All this time and money stuff hits close to home for me because in my little stay-at-home world, the one made possible and affordable because my wife works, time is the coin of the realm and what I spend in trade for a happy life with my family. I don't think I can make any claim on having a better perception of time, but having it as my standard currency does give me an unusual outlook and an admittedly slower pace. That's nice, but the downside is I get to watch a lot of busy people -- very slowly. It's like being in the middle of one of those time-lapse videos.
In the meeting this morning with the accountant I was pleased to hear him talk about his advocacy of parents who stay home with their kids. It's nice to get verbal support for what I do -- the irony is that it can sometimes come at $200 an hour.
Time. I am baffled by the seemingly vast reservoirs of time available to some journalers. Their output is prodigious despite parenthood, full-time employment, and marriage. The combination of any two of those is enough to stop a bull moose, but do they keep writing? You bet they do.

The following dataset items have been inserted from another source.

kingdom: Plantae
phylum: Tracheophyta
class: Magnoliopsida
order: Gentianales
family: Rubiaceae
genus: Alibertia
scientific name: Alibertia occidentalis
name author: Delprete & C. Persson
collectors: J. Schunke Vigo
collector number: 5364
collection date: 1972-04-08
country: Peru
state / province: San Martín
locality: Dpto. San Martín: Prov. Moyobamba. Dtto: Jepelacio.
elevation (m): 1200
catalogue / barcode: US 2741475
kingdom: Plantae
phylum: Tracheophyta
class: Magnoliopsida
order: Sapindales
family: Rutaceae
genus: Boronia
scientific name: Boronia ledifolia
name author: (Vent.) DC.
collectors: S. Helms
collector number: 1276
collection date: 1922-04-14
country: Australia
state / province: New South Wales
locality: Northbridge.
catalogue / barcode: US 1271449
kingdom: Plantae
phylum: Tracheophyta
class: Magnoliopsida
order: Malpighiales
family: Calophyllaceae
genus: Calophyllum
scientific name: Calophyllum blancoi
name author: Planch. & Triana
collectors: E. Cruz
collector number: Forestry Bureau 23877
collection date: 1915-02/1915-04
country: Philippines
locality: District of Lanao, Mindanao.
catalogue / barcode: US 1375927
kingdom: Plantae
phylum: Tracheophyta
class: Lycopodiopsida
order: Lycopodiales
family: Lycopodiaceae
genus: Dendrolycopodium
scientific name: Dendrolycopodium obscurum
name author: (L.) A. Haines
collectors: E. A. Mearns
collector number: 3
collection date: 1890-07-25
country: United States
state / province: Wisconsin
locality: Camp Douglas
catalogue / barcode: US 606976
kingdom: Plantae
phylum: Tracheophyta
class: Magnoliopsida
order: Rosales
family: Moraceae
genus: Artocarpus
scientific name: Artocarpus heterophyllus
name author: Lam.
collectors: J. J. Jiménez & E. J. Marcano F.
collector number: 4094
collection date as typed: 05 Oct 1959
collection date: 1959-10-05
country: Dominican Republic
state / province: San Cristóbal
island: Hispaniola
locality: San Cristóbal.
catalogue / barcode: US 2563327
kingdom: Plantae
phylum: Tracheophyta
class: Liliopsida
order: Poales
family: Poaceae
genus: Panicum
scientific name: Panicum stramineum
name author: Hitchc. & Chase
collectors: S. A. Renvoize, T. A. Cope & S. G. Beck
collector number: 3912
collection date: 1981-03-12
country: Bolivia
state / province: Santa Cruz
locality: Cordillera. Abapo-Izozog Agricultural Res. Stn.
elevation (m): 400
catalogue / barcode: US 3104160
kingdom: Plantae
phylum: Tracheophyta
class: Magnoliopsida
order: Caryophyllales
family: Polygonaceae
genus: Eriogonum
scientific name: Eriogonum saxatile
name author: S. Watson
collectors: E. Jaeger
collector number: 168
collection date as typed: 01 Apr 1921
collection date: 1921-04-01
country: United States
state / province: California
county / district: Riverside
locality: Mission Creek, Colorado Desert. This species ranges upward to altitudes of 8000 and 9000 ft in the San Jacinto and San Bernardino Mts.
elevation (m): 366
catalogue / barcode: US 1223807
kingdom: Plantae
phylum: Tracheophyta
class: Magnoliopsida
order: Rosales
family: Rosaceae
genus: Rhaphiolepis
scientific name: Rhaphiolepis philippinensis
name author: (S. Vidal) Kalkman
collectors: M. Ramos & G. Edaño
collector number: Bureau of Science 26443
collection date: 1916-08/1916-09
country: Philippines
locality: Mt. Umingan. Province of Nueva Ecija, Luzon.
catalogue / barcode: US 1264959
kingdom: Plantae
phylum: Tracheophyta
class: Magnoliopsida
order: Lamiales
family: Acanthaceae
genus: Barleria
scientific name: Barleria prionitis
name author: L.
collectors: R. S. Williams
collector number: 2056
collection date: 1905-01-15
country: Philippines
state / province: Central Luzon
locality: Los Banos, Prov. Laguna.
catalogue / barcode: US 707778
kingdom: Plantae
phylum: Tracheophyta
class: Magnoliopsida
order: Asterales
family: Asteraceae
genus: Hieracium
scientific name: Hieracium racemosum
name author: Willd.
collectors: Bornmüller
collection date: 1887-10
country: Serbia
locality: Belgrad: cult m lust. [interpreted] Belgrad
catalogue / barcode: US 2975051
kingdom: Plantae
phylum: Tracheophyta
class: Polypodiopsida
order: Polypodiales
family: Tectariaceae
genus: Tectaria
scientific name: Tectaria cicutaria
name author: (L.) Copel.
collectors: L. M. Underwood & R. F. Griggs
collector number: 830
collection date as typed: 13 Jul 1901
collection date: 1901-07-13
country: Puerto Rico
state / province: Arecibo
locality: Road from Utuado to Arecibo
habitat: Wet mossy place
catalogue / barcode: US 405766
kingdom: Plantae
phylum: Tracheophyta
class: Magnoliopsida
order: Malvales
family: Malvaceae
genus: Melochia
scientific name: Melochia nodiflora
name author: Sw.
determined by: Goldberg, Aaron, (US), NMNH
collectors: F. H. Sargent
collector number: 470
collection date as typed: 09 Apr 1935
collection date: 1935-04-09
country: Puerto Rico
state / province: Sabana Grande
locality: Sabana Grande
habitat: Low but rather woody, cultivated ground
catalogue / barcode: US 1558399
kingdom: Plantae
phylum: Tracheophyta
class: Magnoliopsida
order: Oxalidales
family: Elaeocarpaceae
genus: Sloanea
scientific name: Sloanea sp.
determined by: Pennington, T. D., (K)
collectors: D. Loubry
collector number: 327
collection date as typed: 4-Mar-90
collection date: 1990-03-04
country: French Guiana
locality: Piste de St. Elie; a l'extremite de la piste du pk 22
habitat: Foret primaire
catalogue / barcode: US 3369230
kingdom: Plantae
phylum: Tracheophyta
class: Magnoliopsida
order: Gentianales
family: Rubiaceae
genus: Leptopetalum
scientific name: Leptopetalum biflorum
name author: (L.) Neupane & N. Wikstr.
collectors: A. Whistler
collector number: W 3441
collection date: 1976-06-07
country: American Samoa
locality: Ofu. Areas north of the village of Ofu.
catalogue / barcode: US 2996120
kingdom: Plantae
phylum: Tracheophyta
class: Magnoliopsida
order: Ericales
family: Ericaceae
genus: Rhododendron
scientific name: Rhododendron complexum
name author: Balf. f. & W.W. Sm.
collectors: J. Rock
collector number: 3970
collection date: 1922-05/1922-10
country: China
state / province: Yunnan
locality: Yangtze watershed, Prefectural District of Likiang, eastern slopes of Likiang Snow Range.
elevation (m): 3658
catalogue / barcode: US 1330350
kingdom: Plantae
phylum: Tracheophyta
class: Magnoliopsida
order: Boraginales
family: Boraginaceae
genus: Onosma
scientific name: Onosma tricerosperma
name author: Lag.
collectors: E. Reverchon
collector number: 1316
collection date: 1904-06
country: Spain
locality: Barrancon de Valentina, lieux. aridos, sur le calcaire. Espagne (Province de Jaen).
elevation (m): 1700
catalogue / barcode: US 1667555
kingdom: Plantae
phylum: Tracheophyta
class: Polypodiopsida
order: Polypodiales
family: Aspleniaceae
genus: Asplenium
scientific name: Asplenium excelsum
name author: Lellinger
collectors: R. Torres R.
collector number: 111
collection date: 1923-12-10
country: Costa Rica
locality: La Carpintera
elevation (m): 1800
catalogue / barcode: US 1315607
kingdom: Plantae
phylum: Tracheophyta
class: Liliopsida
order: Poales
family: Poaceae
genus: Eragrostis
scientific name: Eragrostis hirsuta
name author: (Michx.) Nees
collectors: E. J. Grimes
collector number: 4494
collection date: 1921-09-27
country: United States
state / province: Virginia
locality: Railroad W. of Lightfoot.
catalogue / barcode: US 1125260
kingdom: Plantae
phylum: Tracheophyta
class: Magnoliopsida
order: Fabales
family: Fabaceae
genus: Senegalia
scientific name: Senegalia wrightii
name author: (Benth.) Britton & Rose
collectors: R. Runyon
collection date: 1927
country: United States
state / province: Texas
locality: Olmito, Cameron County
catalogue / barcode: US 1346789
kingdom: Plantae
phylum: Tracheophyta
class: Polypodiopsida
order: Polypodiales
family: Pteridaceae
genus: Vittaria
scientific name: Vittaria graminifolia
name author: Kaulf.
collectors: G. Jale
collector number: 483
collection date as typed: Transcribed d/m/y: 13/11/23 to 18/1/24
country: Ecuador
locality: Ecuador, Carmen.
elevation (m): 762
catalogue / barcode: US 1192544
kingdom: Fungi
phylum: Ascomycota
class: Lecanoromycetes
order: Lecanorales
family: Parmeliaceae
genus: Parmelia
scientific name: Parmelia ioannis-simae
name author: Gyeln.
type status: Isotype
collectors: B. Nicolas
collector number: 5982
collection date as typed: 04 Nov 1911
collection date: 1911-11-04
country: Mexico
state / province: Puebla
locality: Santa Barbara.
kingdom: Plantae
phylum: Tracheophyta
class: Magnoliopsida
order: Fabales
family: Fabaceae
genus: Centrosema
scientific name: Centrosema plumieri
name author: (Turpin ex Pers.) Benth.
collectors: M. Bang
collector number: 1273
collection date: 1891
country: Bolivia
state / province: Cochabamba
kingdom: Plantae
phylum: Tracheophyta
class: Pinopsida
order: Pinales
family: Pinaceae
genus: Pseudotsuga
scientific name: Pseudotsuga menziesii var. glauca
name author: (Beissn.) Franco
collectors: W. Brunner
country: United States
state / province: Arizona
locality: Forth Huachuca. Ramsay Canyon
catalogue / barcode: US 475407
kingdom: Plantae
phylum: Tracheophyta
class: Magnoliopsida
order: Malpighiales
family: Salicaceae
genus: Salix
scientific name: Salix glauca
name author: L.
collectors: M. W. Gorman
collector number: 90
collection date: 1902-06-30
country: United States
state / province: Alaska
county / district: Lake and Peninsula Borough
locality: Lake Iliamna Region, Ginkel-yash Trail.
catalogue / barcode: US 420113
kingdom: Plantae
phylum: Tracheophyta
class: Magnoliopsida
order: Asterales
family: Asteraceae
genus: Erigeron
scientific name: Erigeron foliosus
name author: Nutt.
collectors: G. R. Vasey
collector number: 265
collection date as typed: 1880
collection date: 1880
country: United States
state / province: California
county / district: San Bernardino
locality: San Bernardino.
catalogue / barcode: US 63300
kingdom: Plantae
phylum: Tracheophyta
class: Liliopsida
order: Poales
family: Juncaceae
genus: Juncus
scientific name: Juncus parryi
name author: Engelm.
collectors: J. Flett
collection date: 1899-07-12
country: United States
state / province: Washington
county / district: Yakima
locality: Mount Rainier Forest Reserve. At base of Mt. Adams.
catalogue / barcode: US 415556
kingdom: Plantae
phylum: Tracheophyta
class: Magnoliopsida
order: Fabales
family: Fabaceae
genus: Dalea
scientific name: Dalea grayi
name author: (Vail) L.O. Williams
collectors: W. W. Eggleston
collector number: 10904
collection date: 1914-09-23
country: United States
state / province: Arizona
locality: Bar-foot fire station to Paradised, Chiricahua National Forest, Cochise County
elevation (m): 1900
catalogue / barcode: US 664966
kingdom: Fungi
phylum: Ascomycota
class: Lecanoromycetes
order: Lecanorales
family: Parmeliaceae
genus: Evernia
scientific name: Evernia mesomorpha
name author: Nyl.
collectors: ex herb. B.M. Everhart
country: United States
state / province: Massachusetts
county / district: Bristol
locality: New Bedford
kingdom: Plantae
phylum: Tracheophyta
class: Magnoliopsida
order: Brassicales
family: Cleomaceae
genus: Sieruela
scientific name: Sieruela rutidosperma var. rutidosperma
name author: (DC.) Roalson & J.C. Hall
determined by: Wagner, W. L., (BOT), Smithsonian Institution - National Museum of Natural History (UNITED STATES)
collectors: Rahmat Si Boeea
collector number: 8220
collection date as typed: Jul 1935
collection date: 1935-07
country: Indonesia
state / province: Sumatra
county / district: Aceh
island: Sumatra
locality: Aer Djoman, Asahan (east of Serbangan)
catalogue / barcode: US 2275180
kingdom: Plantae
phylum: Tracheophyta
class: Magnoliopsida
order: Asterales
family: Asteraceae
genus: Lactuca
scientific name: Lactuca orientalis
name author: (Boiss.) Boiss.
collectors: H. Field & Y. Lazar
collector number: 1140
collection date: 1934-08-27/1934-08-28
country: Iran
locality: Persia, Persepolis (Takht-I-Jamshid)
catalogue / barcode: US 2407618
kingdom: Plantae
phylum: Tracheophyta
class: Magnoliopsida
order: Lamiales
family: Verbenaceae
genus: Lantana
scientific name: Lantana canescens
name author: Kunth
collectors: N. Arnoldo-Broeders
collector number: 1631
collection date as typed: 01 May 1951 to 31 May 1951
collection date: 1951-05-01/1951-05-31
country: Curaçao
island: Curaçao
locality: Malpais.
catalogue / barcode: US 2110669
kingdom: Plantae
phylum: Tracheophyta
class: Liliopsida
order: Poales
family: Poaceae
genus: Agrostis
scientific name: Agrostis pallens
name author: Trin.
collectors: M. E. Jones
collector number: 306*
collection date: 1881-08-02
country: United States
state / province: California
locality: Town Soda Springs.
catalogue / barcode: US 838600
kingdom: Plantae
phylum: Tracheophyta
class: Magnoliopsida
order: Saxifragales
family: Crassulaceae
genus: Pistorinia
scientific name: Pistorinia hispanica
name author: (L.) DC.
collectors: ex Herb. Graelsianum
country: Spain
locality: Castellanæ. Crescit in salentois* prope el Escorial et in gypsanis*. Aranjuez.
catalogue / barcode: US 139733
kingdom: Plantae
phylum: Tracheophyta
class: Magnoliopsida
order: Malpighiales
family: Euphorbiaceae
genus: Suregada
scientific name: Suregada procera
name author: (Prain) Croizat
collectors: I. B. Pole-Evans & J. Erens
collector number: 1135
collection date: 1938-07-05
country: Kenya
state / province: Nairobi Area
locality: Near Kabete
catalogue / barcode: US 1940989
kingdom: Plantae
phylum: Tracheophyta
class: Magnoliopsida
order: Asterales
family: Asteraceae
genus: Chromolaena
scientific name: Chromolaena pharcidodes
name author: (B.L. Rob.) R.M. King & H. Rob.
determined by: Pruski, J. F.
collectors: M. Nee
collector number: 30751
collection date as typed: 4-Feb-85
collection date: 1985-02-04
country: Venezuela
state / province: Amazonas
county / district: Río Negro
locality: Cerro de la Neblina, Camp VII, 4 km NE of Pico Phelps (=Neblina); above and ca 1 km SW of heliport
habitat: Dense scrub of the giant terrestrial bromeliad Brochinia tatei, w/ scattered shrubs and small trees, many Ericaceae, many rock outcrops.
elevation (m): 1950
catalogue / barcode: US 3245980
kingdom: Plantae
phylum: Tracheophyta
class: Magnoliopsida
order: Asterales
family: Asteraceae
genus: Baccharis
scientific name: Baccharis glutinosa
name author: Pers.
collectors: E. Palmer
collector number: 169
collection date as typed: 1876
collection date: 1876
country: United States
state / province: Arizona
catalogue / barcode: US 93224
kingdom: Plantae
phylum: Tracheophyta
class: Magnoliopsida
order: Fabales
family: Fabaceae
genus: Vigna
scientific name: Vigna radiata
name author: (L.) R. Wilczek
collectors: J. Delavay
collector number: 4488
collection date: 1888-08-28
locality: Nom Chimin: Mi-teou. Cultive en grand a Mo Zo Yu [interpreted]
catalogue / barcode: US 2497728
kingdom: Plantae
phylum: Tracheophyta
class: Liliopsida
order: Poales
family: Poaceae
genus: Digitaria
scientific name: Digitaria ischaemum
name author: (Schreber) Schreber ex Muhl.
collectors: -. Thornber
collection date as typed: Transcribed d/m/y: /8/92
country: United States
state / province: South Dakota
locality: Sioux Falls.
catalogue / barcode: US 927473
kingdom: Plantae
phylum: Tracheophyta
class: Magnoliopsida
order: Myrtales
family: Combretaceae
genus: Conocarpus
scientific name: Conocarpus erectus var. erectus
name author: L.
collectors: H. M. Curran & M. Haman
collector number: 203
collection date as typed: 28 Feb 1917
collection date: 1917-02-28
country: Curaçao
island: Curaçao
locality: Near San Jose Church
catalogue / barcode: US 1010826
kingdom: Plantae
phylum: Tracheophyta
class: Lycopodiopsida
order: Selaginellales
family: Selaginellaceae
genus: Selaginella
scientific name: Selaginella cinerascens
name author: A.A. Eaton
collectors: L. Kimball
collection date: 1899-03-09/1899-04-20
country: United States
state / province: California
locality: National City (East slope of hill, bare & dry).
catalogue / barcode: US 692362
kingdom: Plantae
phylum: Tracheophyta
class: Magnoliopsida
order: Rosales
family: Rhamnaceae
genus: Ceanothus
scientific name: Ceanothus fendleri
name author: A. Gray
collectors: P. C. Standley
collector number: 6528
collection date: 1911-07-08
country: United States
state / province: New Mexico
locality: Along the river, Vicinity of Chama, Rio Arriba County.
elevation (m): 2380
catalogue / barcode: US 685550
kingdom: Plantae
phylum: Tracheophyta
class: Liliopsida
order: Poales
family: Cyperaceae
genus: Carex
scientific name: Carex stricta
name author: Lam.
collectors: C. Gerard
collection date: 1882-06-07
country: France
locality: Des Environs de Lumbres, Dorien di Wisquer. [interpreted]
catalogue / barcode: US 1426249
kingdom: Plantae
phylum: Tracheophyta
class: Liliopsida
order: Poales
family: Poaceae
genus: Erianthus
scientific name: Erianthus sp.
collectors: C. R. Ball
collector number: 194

This kind of success, where all the plates keep spinning on happy little sticks, never fails to amaze me and piss me off at the same time. My only guess is that these people do not sleep. Ever.
I have one journaler in mind who shall remain nameless, but it rhymes with Mike Reed, who demonstrates an overpowering ability to remain afloat and aware atop the vast sea of politics while staying married and raising a kid at the same time. And he has a job! The bastard.
He reads this. But fortunately, Mike hates it when I get all philosophical like I did a few paragraphs back. So I know there's no chance he's read this far down. I'm smarter than I may appear.
Now what do you suppose his desk looks like?
"Doin' What Comes Easy To A Fool" -- Junior Brown -- GUIT WITH IT
"An editor is a person who knows more about writing than writers do but who has escaped the terrible desire to write."